Hartmut Welscher spricht für VAN mit Oliver Wenhold von der Deutschen Orchestervereinigung über die Impfsituation an den deutschen Orchestern, wo, wie in der Gesellschaft allgemein, eine zwar kleine, aber beharrliche Minderheit zulasten Vieler die Impfung boykottiert. Die Folge: Geimpfte Kollegen müssen hier und da Dienste der Ungeimpften übernehmen. "Das sorgt mit Sicherheit für Spannungen. Die können sogar noch dadurch verschärft werden, dass jetzt in einigen Orchestern Ungeimpfte auf die Idee gekommen sind zu sagen: 'Wenn ich jetzt so oft extra zum Testen kommen muss, vielleicht sogar an meinem freien Tag, muss ich dafür extra Dienstpunkte angerechnet bekommen, weil es ja arbeitsplatzbedingt ist.'"

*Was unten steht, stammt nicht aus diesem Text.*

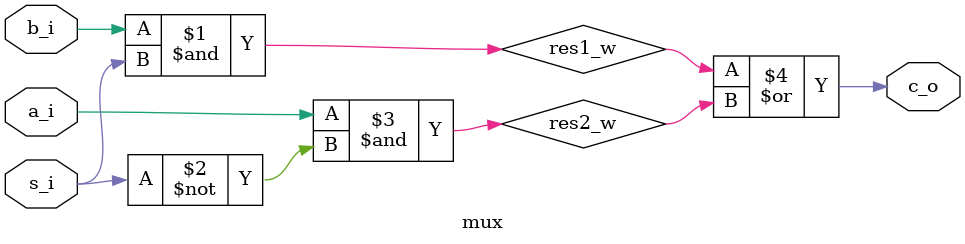
<source format=v>
`timescale 1ns / 1ps

/*******************************************************************
*
* Module: mux.v
* Project: RISC-V_CPU
* Author: Yahia Kilany
* Author: Ouail Slama 
* Description: 
*   2-to-1 multiplexer using gate-level logic.
*   Outputs a_i when s_i = 0 and b_i when s_i = 1.
*
* Change history:
*   09/30/2025 – Initial lab version created
*   11/02/2025 – Adapted and cleaned for project use (Yahia)
*
*******************************************************************/

module mux (
    input  wire s_i,   // select
    input  wire a_i,   // input A
    input  wire b_i,   // input B
    output wire c_o    // output
);
    wire res1_w;
    wire res2_w;

    // Internal logic using gate-level modeling
    and and1 (res1_w, b_i, s_i);
    and and2 (res2_w, a_i, ~s_i);
    or  or1  (c_o, res1_w, res2_w);

endmodule
</source>
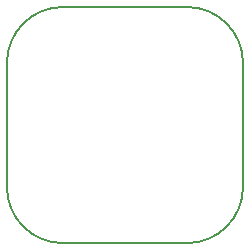
<source format=gm1>
G04 #@! TF.GenerationSoftware,KiCad,Pcbnew,(5.1.0)-1*
G04 #@! TF.CreationDate,2019-04-26T02:02:26-07:00*
G04 #@! TF.ProjectId,daughterboard,64617567-6874-4657-9262-6f6172642e6b,rev?*
G04 #@! TF.SameCoordinates,Original*
G04 #@! TF.FileFunction,Profile,NP*
%FSLAX46Y46*%
G04 Gerber Fmt 4.6, Leading zero omitted, Abs format (unit mm)*
G04 Created by KiCad (PCBNEW (5.1.0)-1) date 2019-04-26 02:02:26*
%MOMM*%
%LPD*%
G04 APERTURE LIST*
%ADD10C,0.150000*%
G04 APERTURE END LIST*
D10*
X20000000Y-4762500D02*
X20000000Y-15237500D01*
X4762500Y0D02*
X15237500Y0D01*
X0Y-15237500D02*
X0Y-4762500D01*
X15237500Y-20000000D02*
X4762500Y-20000000D01*
X20000000Y-15237500D02*
G75*
G02X15237500Y-20000000I-4762500J0D01*
G01*
X15237500Y0D02*
G75*
G02X20000000Y-4762500I0J-4762500D01*
G01*
X4762500Y-20000000D02*
G75*
G02X0Y-15237500I0J4762500D01*
G01*
X0Y-4762500D02*
G75*
G02X4762500Y0I4762500J0D01*
G01*
M02*

</source>
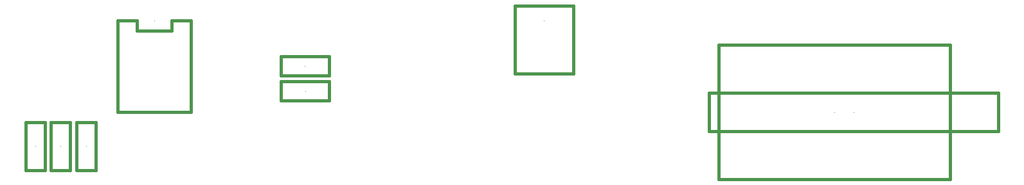
<source format=gbr>
%TF.GenerationSoftware,KiCad,Pcbnew,(5.1.6-0-10_14)*%
%TF.CreationDate,2021-03-26T17:56:54+08:00*%
%TF.ProjectId,ErgoDone,4572676f-446f-46e6-952e-6b696361645f,rev?*%
%TF.SameCoordinates,Original*%
%TF.FileFunction,OtherDrawing,Comment*%
%FSLAX46Y46*%
G04 Gerber Fmt 4.6, Leading zero omitted, Abs format (unit mm)*
G04 Created by KiCad (PCBNEW (5.1.6-0-10_14)) date 2021-03-26 17:56:54*
%MOMM*%
%LPD*%
G01*
G04 APERTURE LIST*
%ADD10C,0.025400*%
%ADD11C,0.381000*%
G04 APERTURE END LIST*
D10*
%TO.C,J1*%
X137642600Y-30480000D02*
X137642600Y-30480000D01*
D11*
X141493240Y-28481020D02*
X133791960Y-28481020D01*
X141493240Y-37480240D02*
X141493240Y-28481020D01*
X133791960Y-37480240D02*
X141493240Y-37480240D01*
X133791960Y-28481020D02*
X133791960Y-37480240D01*
D10*
%TO.C,J2*%
X86309200Y-30480000D02*
X86309200Y-30480000D01*
D11*
X91109800Y-42545000D02*
X91109800Y-30480000D01*
X81508600Y-42545000D02*
X91109800Y-42545000D01*
X81508600Y-30480000D02*
X81508600Y-42545000D01*
X84061300Y-30480000D02*
X81508600Y-30480000D01*
X84061300Y-31775400D02*
X84061300Y-30480000D01*
X88557100Y-31775400D02*
X84061300Y-31775400D01*
X88557100Y-30480000D02*
X88557100Y-31775400D01*
X91109800Y-30480000D02*
X88557100Y-30480000D01*
D10*
%TO.C,R1*%
X106165000Y-36465000D02*
X106165000Y-36465000D01*
D11*
X102990000Y-35195000D02*
X102990000Y-37735000D01*
X109340000Y-35195000D02*
X102990000Y-35195000D01*
X109340000Y-37735000D02*
X109340000Y-35195000D01*
X102990000Y-37735000D02*
X109340000Y-37735000D01*
D10*
%TO.C,R2*%
X106172000Y-39751000D02*
X106172000Y-39751000D01*
D11*
X102997000Y-38481000D02*
X102997000Y-41021000D01*
X109347000Y-38481000D02*
X102997000Y-38481000D01*
X109347000Y-41021000D02*
X109347000Y-38481000D01*
X102997000Y-41021000D02*
X109347000Y-41021000D01*
D10*
%TO.C,RA1*%
X70665000Y-47065000D02*
X70665000Y-47065000D01*
D11*
X71935000Y-43890000D02*
X69395000Y-43890000D01*
X71935000Y-50240000D02*
X71935000Y-43890000D01*
X69395000Y-50240000D02*
X71935000Y-50240000D01*
X69395000Y-43890000D02*
X69395000Y-50240000D01*
D10*
%TO.C,RB1*%
X73965000Y-47065000D02*
X73965000Y-47065000D01*
D11*
X75235000Y-43890000D02*
X72695000Y-43890000D01*
X75235000Y-50240000D02*
X75235000Y-43890000D01*
X72695000Y-50240000D02*
X75235000Y-50240000D01*
X72695000Y-43890000D02*
X72695000Y-50240000D01*
D10*
%TO.C,RC1*%
X77365000Y-47065000D02*
X77365000Y-47065000D01*
D11*
X78635000Y-43890000D02*
X76095000Y-43890000D01*
X78635000Y-50240000D02*
X78635000Y-43890000D01*
X76095000Y-50240000D02*
X78635000Y-50240000D01*
X76095000Y-43890000D02*
X76095000Y-50240000D01*
D10*
%TO.C,U1*%
X175895000Y-42545000D02*
X175895000Y-42545000D01*
D11*
X191135000Y-51435000D02*
X160655000Y-51435000D01*
X191135000Y-33655000D02*
X191135000Y-51435000D01*
X160655000Y-33655000D02*
X191135000Y-33655000D01*
X160655000Y-51435000D02*
X160655000Y-33655000D01*
D10*
%TO.C,U2*%
X178420000Y-42520000D02*
X178420000Y-42520000D01*
D11*
X159370000Y-45060000D02*
X159370000Y-39980000D01*
X197470000Y-45060000D02*
X159370000Y-45060000D01*
X197470000Y-39980000D02*
X197470000Y-45060000D01*
X159370000Y-39980000D02*
X197470000Y-39980000D01*
%TD*%
M02*

</source>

Weitere Artikel: Merle Krafeld spricht für VAN mit André Uelner, der für die Staatsphilharmonie Rheinland-Pfalz eine Studie zur Diversität in den deutschen Orchestern durchgeführt hat, deren Ergebnis sehr eindeutig ausfällt: Auf 129 Berufsorchester verteilen sich an die 9800 Planstellen, bei nur 62 Musikern mit Migrationsgeschichte aus der Türkei und dem Nahen Osten. In der SZ geht Cornelius Pollmer der (gestern auch im Perlentaucher gelegten) Spur nach, dass Nina Hagens bei Merkels Zapfenstreich gespielter DDR-Schlager vom vergessenen Farbfilm vielleicht einen schweren Übergriff schildert. Magnus Klaue erinnert in der Welt an Friedrich Degenhardt, der heute 90 Jahre alt geworden wäre, und an dessen "Schärfe, die vor sich selbst so wenig Halt macht wie vorm politischen Gegner". Wir erinnern an seinen tollen Song "Vatis Argumente":



Besprochen werden ein Schostakowitsch-Abend mit Teodor Currentzis in Berlin (Tsp), das neue Album von Sting (FAZ), neue Alben von Cecilia Bartoli und Anna Netrebko (Welt) sowie das Debütalbum "Wasteland" von Laura Lee & The Jettes (taz).
Archiv: Musik

Architektur

Die Nürnberger Oper soll saniert werden, als Ausweichstätte soll die Kongresshalle auf dem ehemaligen Reichsparteitagsgelände dienen, gestritten wird aber vor allem über ein Detail, weiß Olaf Przybilla in der SZ: Nämlich über die Frage, "ob der bislang absichtsvoll verödete Innenhof des NS-Halbrunds mit einer ephemeren Opernaufführungshalle bestückt werden darf - oder nicht. Die SPD hat eigens einen Parteiausschuss dazu einberufen, samt Resolution. Ergebnis: Etliche Standorte an der NS-Kongresshalle könne man prüfen. Speziell der Innenhof aber sei 'kein x-beliebiges Bauland', vielmehr 'ein Erinnerungsort' - und so habe dieser Ort unverändert zu bleiben. Historiker aus dem NS-Dokumentationszentrum Reichsparteitagsgelände sehen das auch so." Ebenfalls in der SZ erzählt Peter Richter die Geschichte der Kongresshalle.

Im SZ-Interview mit Alexander Gorkow, Olaf Przybilla und Peter Richter sprechen die jüdische Kulturwissenschaftlerin und Heine-Preisträgerin Rachel Salamander und die CSU-Politikerin und Kulturbürgermeisterin Julia Lehner über die Nutzung des Kongressbaus. Lehner meint: "Wir haben dort schon kulturelle Nutzungen durch das Dokumentationszentrum und den Konzertsaal der Symphoniker. So - und nun gibt es in Nürnberg einen gewaltigen Bedarf, Ateliers zu schaffen, Proberäume, ephemere Räume für kreative Kollektive, die auf Zeit zusammenarbeiten wollen." Und Salamander ergänzt: "Wenn ich eine Möglichkeit sehe, dann ist es die Kunst, die starke Antworten finden kann auf die Geschichte. Sie können doch in Deutschland keinen Bahnhof, kein Gleis mehr benutzen, wenn Sie das nicht wieder für sich in Besitz nehmen. Sie hätten das ganze Land zuschließen müssen nach 1945. So wie Sie das Volk nicht austauschen konnten, so leben Sie heute mit dieser Hinterlassenschaft."

Besprochen wird Mario Pelitis Fotodokumentation "Hypervenezia" im Palazzo Grassi in Venedig (taz).